= Cool-A-Coo =

Defunct ice cream sandwich product

Cool-A-Coo was a vanilla ice cream sandwich made with oatmeal cookies and dipped in chocolate. It was a specialty in the Los Angeles area for over 25 years and was made fresh in Southern California. It was the original ice cream sandwich of the Los Angeles Dodgers. As of August 2016, it has been discontinued and is no longer available.

== History ==
Leo Politis, the original maker of Cool-A-Coo in El Monte, California, along with 30 employees, made 3 million Cool-A-Coos a year to keep up with an average of 4,000 Cool-A-Coos being consumed per game at Dodger Stadium before the early 1990s.

Although it is the original ice cream sandwich of the Dodgers, Cool-A-Coo disappeared from Dodger stadium in 1998 when Peter O'Malley sold the Dodgers to News Corp. Due to thousands of requests through a suggestion box put out by Stan Kasten, CEO of the Dodgers, Cool-A-Coo made its comeback to the stadium in 2012.

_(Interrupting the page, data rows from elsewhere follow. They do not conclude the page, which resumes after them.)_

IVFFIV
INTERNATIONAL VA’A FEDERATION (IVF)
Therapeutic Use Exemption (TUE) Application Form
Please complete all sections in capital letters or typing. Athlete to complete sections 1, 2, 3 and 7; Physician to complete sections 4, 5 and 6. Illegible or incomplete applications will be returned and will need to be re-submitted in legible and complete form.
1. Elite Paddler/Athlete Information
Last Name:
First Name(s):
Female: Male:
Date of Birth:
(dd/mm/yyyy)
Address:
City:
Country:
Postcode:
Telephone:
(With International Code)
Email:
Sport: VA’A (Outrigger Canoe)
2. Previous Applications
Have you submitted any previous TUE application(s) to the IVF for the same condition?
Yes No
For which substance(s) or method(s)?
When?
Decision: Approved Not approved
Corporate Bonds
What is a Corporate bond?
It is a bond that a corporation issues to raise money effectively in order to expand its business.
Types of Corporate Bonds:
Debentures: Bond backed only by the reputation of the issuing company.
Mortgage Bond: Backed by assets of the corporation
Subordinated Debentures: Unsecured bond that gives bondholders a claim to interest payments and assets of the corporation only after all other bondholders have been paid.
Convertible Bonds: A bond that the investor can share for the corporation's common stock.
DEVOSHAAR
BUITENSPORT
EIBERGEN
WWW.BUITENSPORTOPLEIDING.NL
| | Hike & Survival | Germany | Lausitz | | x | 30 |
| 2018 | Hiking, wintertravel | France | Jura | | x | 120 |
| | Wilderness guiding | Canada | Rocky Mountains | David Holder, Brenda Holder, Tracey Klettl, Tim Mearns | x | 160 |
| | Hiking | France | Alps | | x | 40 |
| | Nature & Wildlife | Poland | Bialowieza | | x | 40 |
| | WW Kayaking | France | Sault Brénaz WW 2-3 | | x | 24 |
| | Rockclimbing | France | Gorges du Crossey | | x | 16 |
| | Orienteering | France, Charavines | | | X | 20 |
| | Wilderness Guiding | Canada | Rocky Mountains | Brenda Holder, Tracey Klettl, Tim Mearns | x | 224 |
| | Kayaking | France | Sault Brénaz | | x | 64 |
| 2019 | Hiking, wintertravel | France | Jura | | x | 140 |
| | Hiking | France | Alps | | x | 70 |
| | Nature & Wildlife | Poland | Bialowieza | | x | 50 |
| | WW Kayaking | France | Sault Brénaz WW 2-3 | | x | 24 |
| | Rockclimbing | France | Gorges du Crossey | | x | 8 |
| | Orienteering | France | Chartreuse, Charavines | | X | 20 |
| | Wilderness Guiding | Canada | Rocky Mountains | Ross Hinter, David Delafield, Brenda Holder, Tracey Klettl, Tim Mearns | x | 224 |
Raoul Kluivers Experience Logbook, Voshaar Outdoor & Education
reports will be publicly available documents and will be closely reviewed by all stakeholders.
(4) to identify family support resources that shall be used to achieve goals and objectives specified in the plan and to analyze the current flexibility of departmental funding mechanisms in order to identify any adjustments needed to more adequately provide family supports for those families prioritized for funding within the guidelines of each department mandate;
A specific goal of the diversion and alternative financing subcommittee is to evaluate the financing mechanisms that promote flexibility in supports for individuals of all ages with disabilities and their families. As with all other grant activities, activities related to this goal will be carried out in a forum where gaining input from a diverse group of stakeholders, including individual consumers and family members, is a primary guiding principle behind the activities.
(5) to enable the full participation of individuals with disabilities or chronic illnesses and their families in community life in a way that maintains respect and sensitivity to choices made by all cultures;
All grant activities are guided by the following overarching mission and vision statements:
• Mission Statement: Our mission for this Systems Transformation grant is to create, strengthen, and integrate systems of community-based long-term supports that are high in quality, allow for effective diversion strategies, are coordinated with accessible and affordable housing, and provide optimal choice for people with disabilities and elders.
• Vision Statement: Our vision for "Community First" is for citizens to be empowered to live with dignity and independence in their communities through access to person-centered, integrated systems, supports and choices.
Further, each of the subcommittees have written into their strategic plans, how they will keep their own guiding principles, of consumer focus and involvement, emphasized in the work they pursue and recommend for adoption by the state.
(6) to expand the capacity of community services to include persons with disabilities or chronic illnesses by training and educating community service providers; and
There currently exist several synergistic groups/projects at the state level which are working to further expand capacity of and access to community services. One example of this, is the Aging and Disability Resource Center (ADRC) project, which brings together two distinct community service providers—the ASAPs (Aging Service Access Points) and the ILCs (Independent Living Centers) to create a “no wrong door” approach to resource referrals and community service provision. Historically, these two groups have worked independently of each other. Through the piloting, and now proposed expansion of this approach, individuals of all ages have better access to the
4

After being removed from sale at Dodgers Stadium, Leo Politis sold his company and the Cool-A-Coo trademark to Sweet Novelty Inc which ceased production of the dessert. In order to bring Cool-A-Coo back, the Dodgers negotiated a contract with Sweet Novelty to produce Cool-A-Coo and revisited deals with existing ice cream vendors in order to compete with a new concession stand vendor. Levy Restaurants, the Dodger Stadium concessionaire's new recipe leaves all of the basics unchanged from the original.

As part of development of the new recipe, a few prototypes were created and tasted by Dodgers Stadium employees that had eaten the original Cool-A-Coo. In their opinion, the prototypes — with less sweet and more dense vanilla ice cream — did not taste like the original Cool-A-Coo. The perfection of the new recipe also required a missing ingredient in the oatmeal cookies in the form of cinnamon.

In 2016, the Cool-A-Coo was discontinued and is no longer being manufactured or sold.